Currently HTML doesn't specify anything about how the text shown in dialogs (such as via alert()). It would be odd to have only this one requirement. If HTML does specify anything about how the text in a dialog is rendered, it would probably be best to defer to CSS.
(In reply to comment #1) > Currently HTML doesn't specify anything about how the text shown in dialogs > (such as via alert()). It would be odd to have only this one requirement. That's true, but why is it sufficient reason to exclude this from the HTML5 specification? > If HTML does specify anything about how the text in a dialog is rendered, it > would probably be best to defer to CSS. I find this argument weak, as there is currently no way for CSS to affect how context in such dialogs is rendered.

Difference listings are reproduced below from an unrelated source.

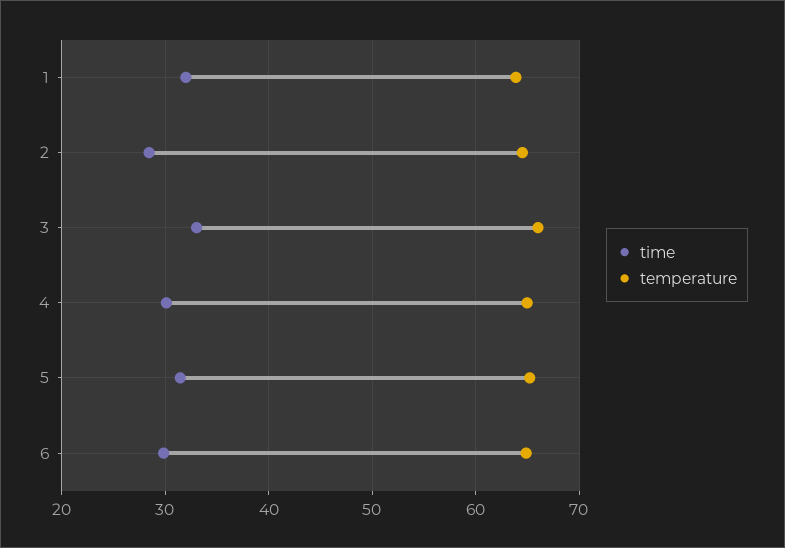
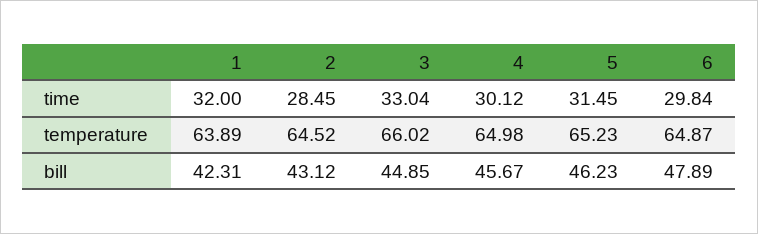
bill, 1: none -> 42.31
bill, 2: none -> 43.12
bill, 3: none -> 44.85
bill, 4: none -> 45.67
bill, 5: none -> 46.23
bill, 6: none -> 47.89

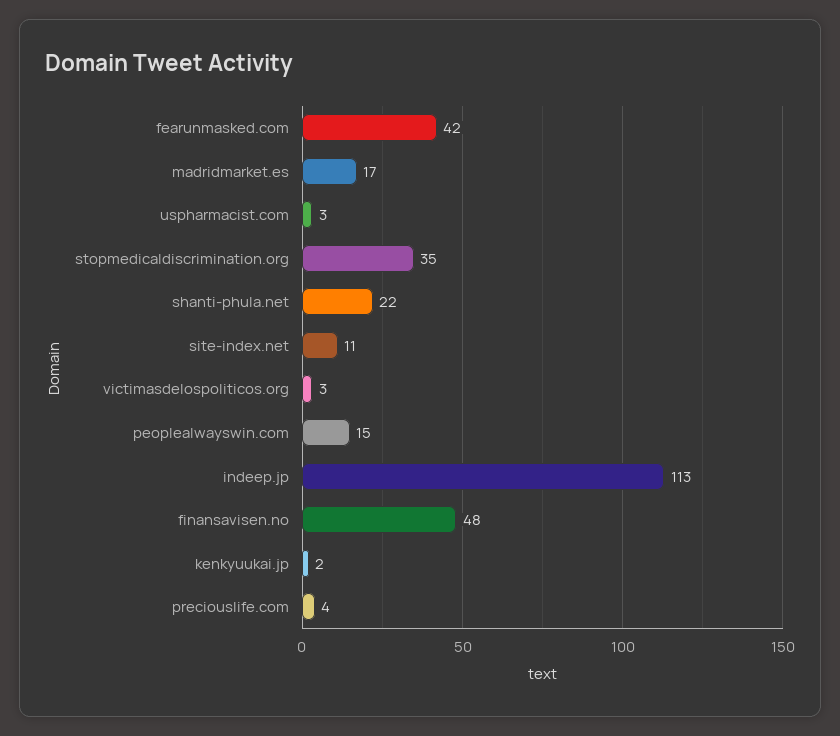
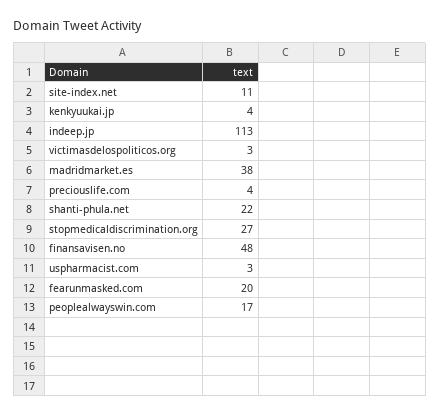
fearunmasked.com: 42 -> 20
madridmarket.es: 17 -> 38
stopmedicaldiscrimination.org: 35 -> 27
peoplealwayswin.com: 15 -> 17
kenkyuukai.jp: 2 -> 4

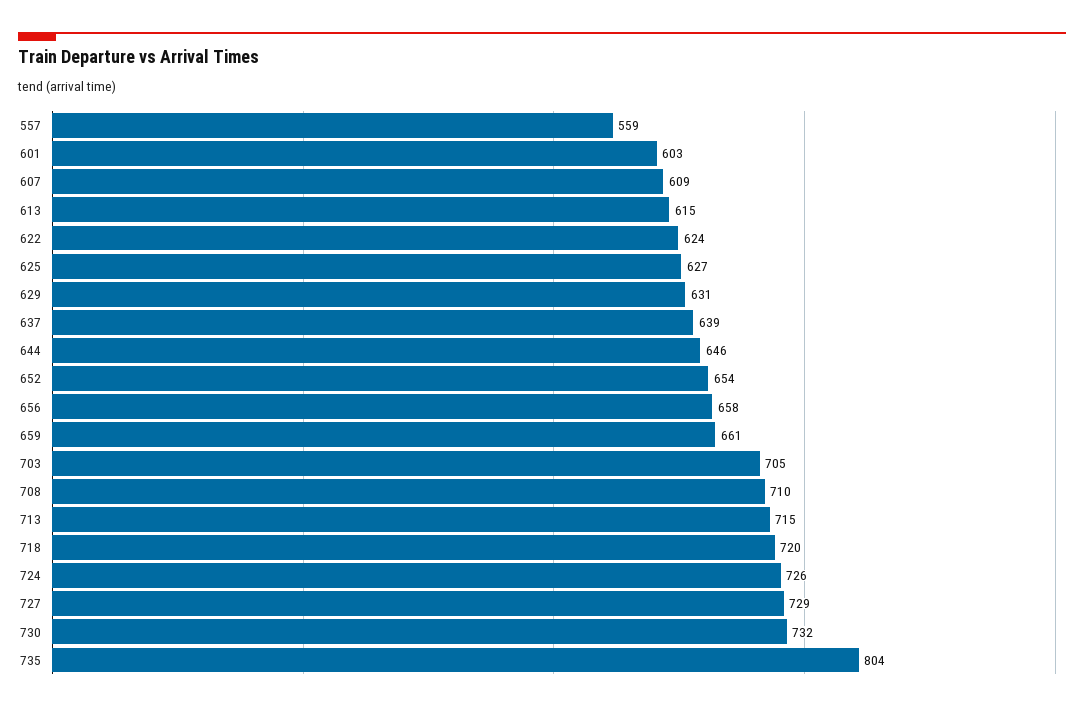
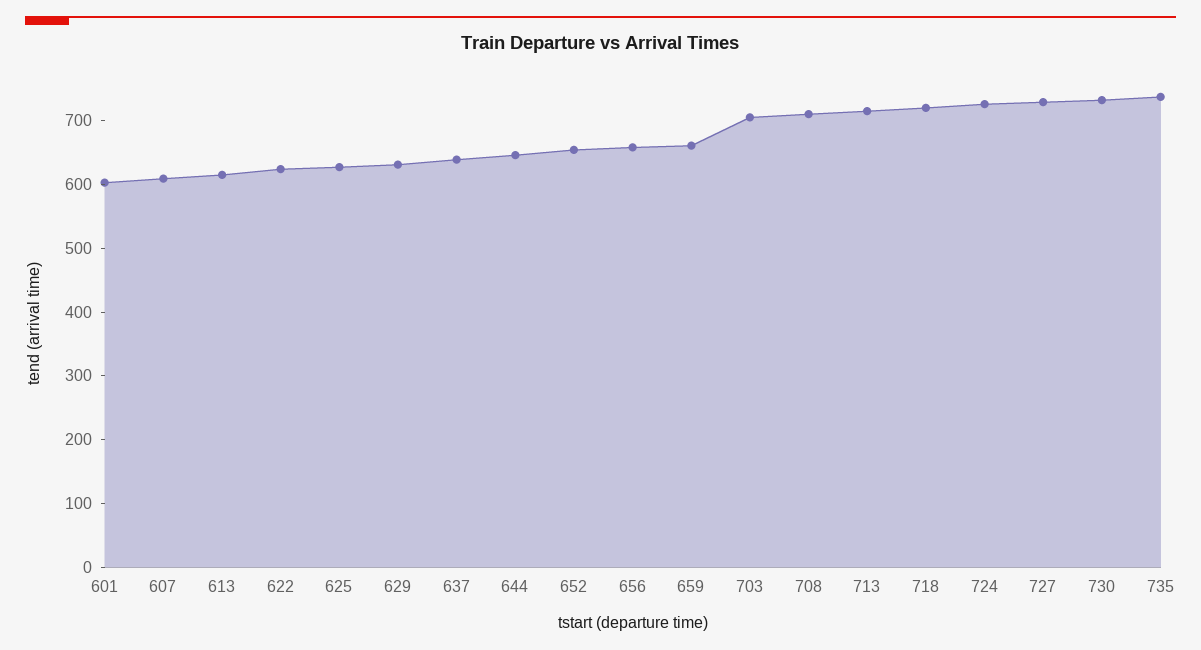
557: 559 -> none
735: 804 -> 740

(In reply to comment #2) > (In reply to comment #1) > > Currently HTML doesn't specify anything about how the text shown in dialogs > > (such as via alert()). It would be odd to have only this one requirement. > > That's true, but why is it sufficient reason to exclude this from the HTML5 > specification? > > > If HTML does specify anything about how the text in a dialog is rendered, it > > would probably be best to defer to CSS. > > I find this argument weak, as there is currently no way for CSS to affect how > context in such dialogs is rendered. Also, this is not at all a good match for CSS. Bidi ordering is not just a matter of presentation. Although CSS has bidi properties like direction and unicode-bidi, these are only properly used to implement HTML mark-up (dir attribute, bdo element). For documents, the recommendation is to use HTML mark-up, not them. See <http://www.w3.org/TR/i18n-html-tech-bidi/#ri20030728.092130948>.
EDITOR'S RESPONSE: This is an Editor's Response to your comment. If you are satisfied with this response, please change the state of this bug to CLOSED. If you have additional information and would like the editor to reconsider, please reopen this bug. If you would like to escalate the issue to the full HTML Working Group, please add the TrackerRequest keyword to this bug, and suggest title and text for the tracker issue; or you may create a tracker issue yourself, if you are able to do so. For more details, see this document: http://dev.w3.org/html5/decision-policy/decision-policy.html Status: Rejected Change Description: no spec change Rationale: As far as I can tell this requirement makes as much sense as requiring that characters in the string be rendered so that they are recognisably similar to the glyphs that Unicode shows, or that text should be rendered with glyphs next to each other rather than on top of each other. Unicode defines the semantics of these characters. If the browsers don't honour them, then that's a violation of Unicode's semantics. I don't see what that has to do with HTML. Adding a requirement to follow the requirements in Unicode doesn't make any difference to whether the requirements will be followed or not.